Top of INFORMATION SUPPLIED
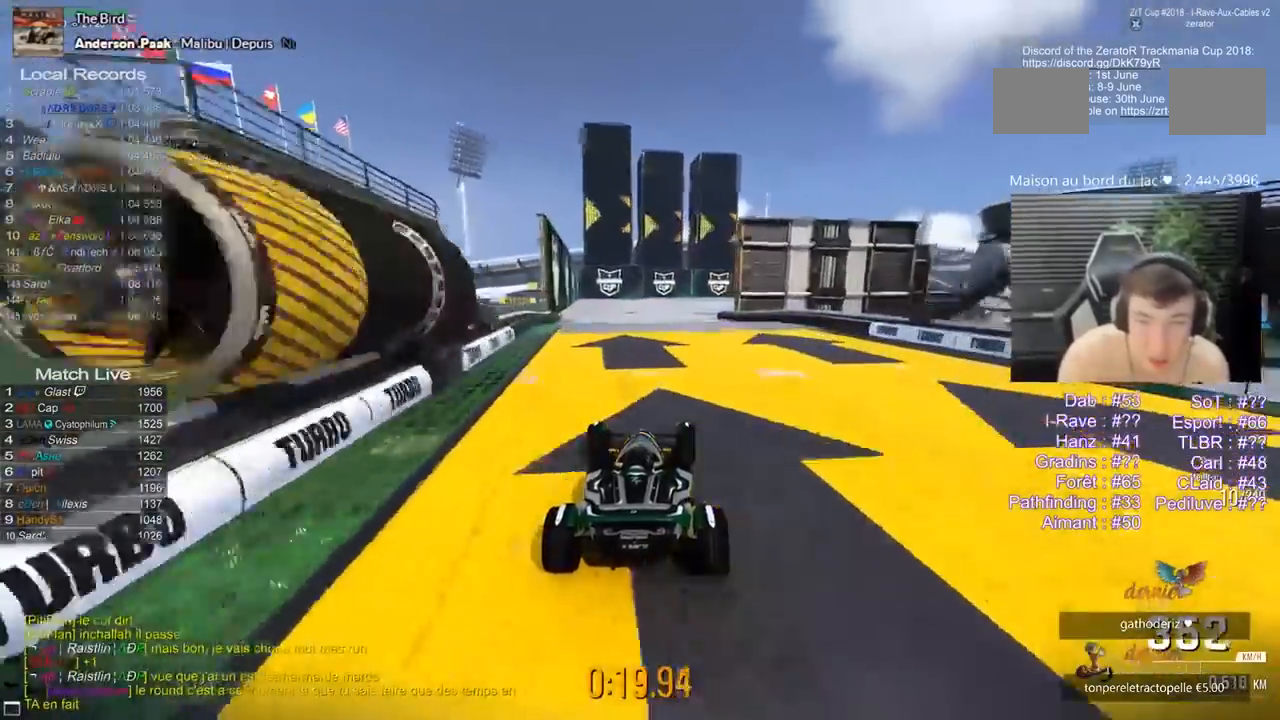
{"keys": ["3", "5"], "events": [[117, "3", "up"], [400, "3", "down"]]}
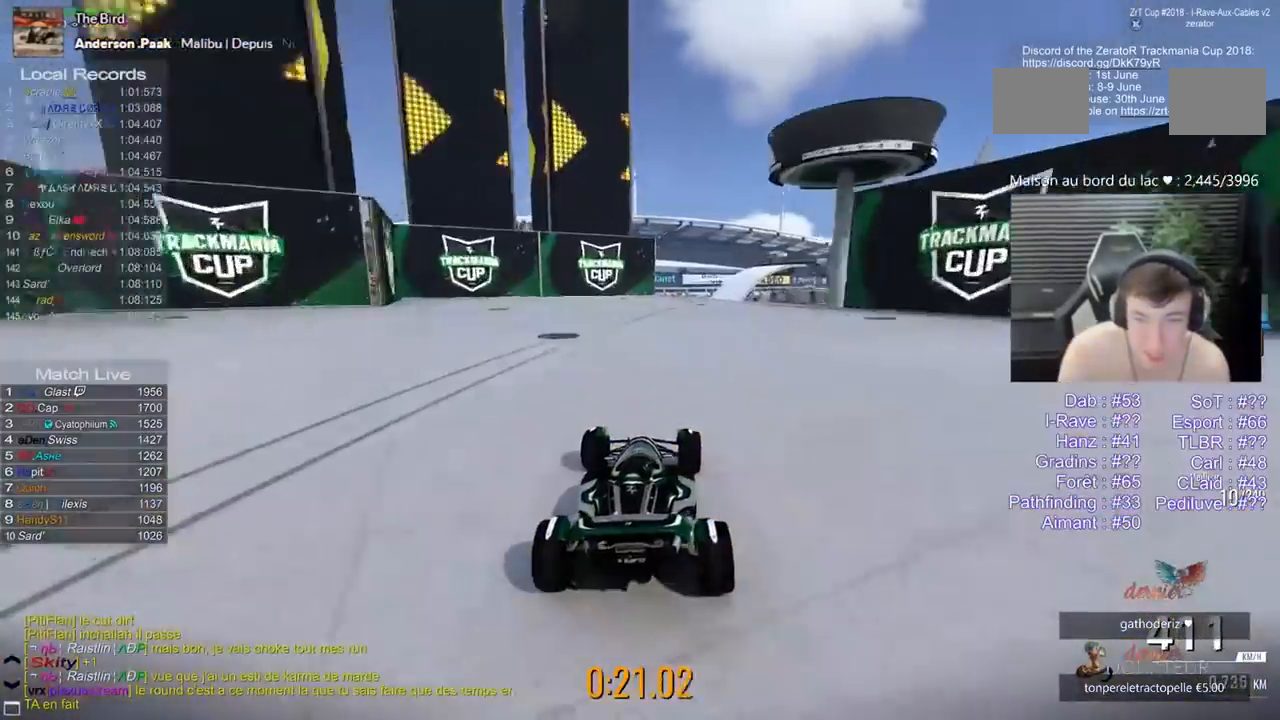
{"keys": ["3", "5"], "events": []}
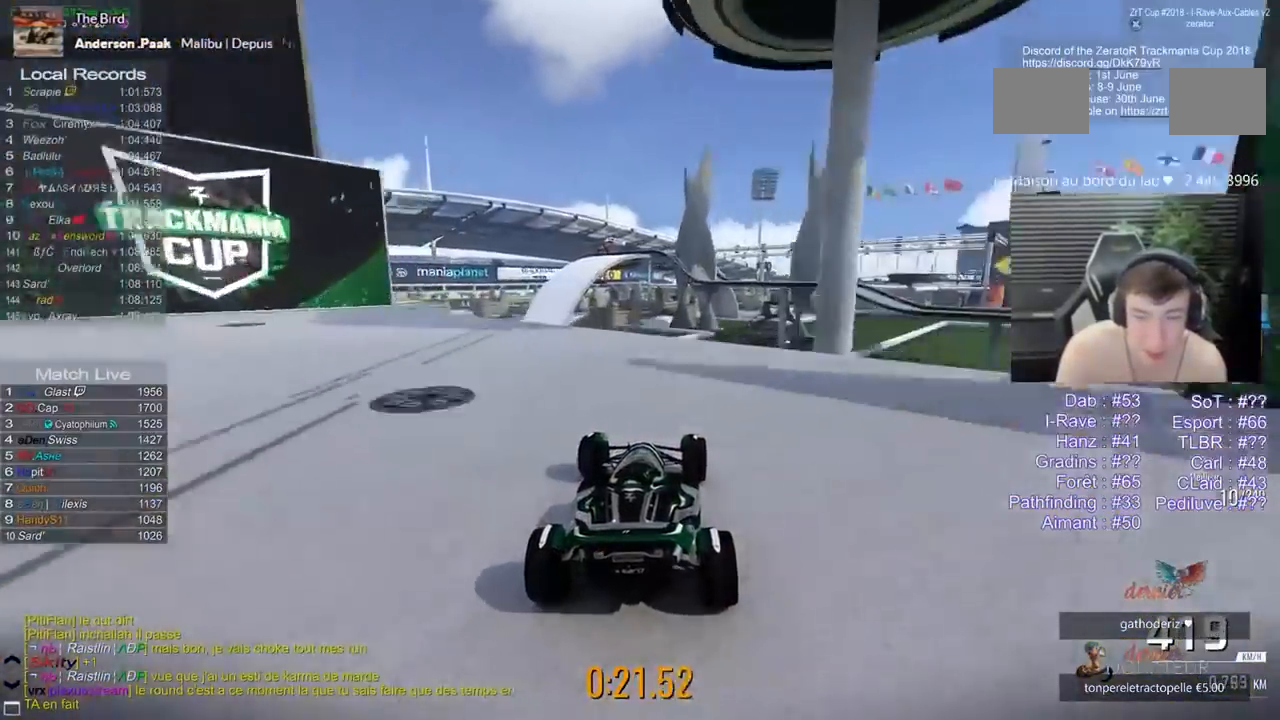
{"keys": ["3", "5"], "events": []}
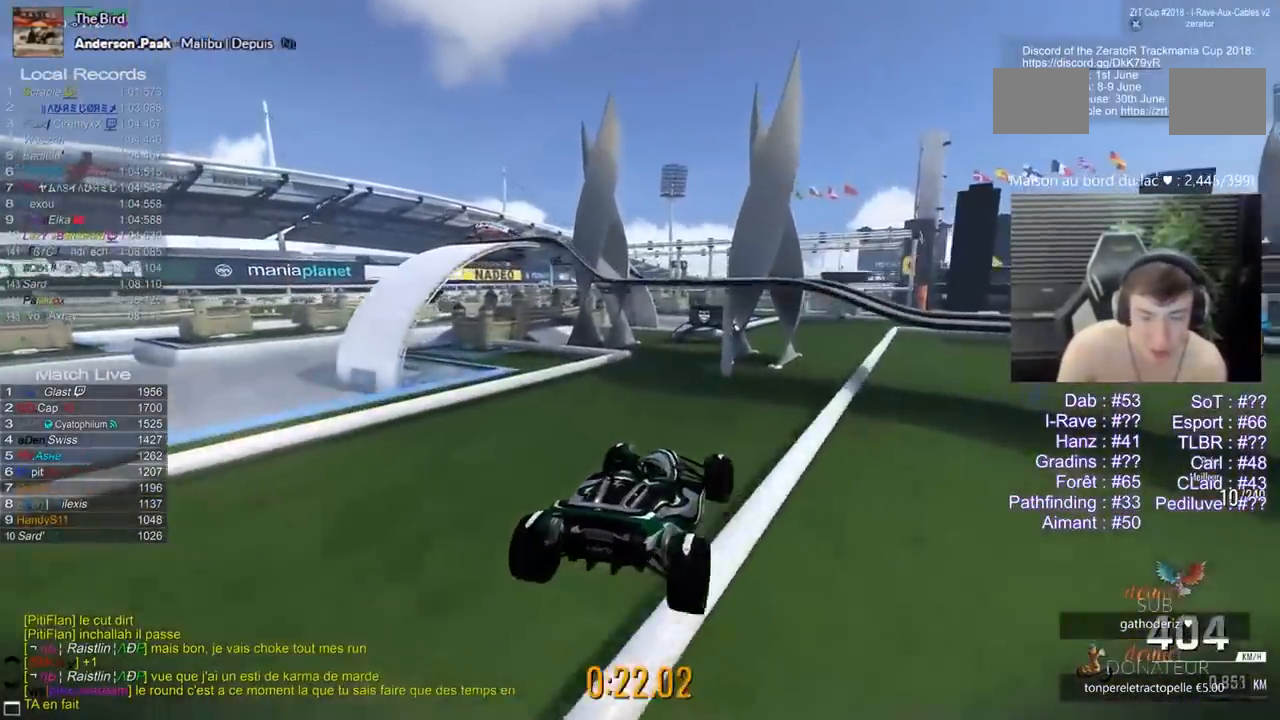
{"keys": ["3", "5", "d"], "events": [[100, "3", "up"], [133, "d", "down"], [217, "3", "down"], [367, "3", "up"], [400, "3", "down"]]}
Bottom of INFORMATION SUPPLIED
**REQUIREMENT**:
Return from the data every line that holds "down".

**EXERCISE SOLUTION**:
{"keys": ["3", "5"], "events": [[117, "3", "up"], [400, "3", "down"]]}
{"keys": ["3", "5", "d"], "events": [[100, "3", "up"], [133, "d", "down"], [217, "3", "down"], [367, "3", "up"], [400, "3", "down"]]}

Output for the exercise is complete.